━━ Data under study
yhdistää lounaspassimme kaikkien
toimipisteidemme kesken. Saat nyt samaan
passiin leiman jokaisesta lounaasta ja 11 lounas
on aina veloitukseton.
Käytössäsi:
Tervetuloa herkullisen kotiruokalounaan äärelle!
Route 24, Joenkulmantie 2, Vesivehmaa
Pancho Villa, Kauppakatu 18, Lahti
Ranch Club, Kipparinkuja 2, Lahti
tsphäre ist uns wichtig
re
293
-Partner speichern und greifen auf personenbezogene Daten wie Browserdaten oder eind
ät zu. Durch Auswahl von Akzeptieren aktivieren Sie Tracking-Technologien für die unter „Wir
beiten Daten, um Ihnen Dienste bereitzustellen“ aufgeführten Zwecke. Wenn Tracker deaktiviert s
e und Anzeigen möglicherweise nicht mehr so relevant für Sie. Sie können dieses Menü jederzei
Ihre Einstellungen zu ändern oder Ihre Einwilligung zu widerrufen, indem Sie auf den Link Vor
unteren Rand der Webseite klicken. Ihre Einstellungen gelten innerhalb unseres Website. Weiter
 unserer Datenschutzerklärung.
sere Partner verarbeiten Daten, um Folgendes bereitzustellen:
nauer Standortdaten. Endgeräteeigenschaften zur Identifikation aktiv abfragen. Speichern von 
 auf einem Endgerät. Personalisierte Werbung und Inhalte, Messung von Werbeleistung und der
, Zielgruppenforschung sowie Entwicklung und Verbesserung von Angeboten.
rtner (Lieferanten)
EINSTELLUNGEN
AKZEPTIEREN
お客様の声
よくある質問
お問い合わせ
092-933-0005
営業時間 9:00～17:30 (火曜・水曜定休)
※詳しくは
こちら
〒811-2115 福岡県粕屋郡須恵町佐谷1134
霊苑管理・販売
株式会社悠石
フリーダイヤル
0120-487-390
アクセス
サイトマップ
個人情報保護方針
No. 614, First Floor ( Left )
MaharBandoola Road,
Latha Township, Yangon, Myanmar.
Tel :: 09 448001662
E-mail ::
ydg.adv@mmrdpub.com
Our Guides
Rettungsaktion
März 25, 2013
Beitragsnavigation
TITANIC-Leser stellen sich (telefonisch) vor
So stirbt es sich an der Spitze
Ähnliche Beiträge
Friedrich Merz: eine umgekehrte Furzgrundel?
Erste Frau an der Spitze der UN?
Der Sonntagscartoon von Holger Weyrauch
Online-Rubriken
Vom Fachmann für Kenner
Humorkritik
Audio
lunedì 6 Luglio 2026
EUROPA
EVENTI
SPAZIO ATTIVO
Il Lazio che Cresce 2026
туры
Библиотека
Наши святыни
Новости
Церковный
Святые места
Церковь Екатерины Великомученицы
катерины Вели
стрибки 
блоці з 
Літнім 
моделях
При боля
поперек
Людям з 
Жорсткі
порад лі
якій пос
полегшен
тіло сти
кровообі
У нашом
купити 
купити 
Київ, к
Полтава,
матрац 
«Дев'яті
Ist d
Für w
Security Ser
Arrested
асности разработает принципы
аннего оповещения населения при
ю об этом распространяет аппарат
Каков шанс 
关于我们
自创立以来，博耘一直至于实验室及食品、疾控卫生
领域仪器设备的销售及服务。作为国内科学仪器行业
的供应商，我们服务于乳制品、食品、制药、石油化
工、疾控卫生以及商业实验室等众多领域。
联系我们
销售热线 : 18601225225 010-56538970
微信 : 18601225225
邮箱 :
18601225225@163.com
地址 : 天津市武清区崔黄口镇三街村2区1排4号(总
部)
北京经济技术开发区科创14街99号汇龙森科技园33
━━━━
> _Instructions for the task_
Look above for the line holding "Ihre Einstellungen zu". Print it and every line after it, exactly, through the line holding "Наши святыни".

> _Output_
Ihre Einstellungen zu ändern oder Ihre Einwilligung zu widerrufen, indem Sie auf den Link Vor
unteren Rand der Webseite klicken. Ihre Einstellungen gelten innerhalb unseres Website. Weiter
 unserer Datenschutzerklärung.
sere Partner verarbeiten Daten, um Folgendes bereitzustellen:
nauer Standortdaten. Endgeräteeigenschaften zur Identifikation aktiv abfragen. Speichern von 
 auf einem Endgerät. Personalisierte Werbung und Inhalte, Messung von Werbeleistung und der
, Zielgruppenforschung sowie Entwicklung und Verbesserung von Angeboten.
rtner (Lieferanten)
EINSTELLUNGEN
AKZEPTIEREN
お客様の声
よくある質問
お問い合わせ
092-933-0005
営業時間 9:00～17:30 (火曜・水曜定休)
※詳しくは
こちら
〒811-2115 福岡県粕屋郡須恵町佐谷1134
霊苑管理・販売
株式会社悠石
フリーダイヤル
0120-487-390
アクセス
サイトマップ
個人情報保護方針
No. 614, First Floor ( Left )
MaharBandoola Road,
Latha Township, Yangon, Myanmar.
Tel :: 09 448001662
E-mail ::
ydg.adv@mmrdpub.com
Our Guides
Rettungsaktion
März 25, 2013
Beitragsnavigation
TITANIC-Leser stellen sich (telefonisch) vor
So stirbt es sich an der Spitze
Ähnliche Beiträge
Friedrich Merz: eine umgekehrte Furzgrundel?
Erste Frau an der Spitze der UN?
Der Sonntagscartoon von Holger Weyrauch
Online-Rubriken
Vom Fachmann für Kenner
Humorkritik
Audio
lunedì 6 Luglio 2026
EUROPA
EVENTI
SPAZIO ATTIVO
Il Lazio che Cresce 2026
туры
Библиотека
Наши святыни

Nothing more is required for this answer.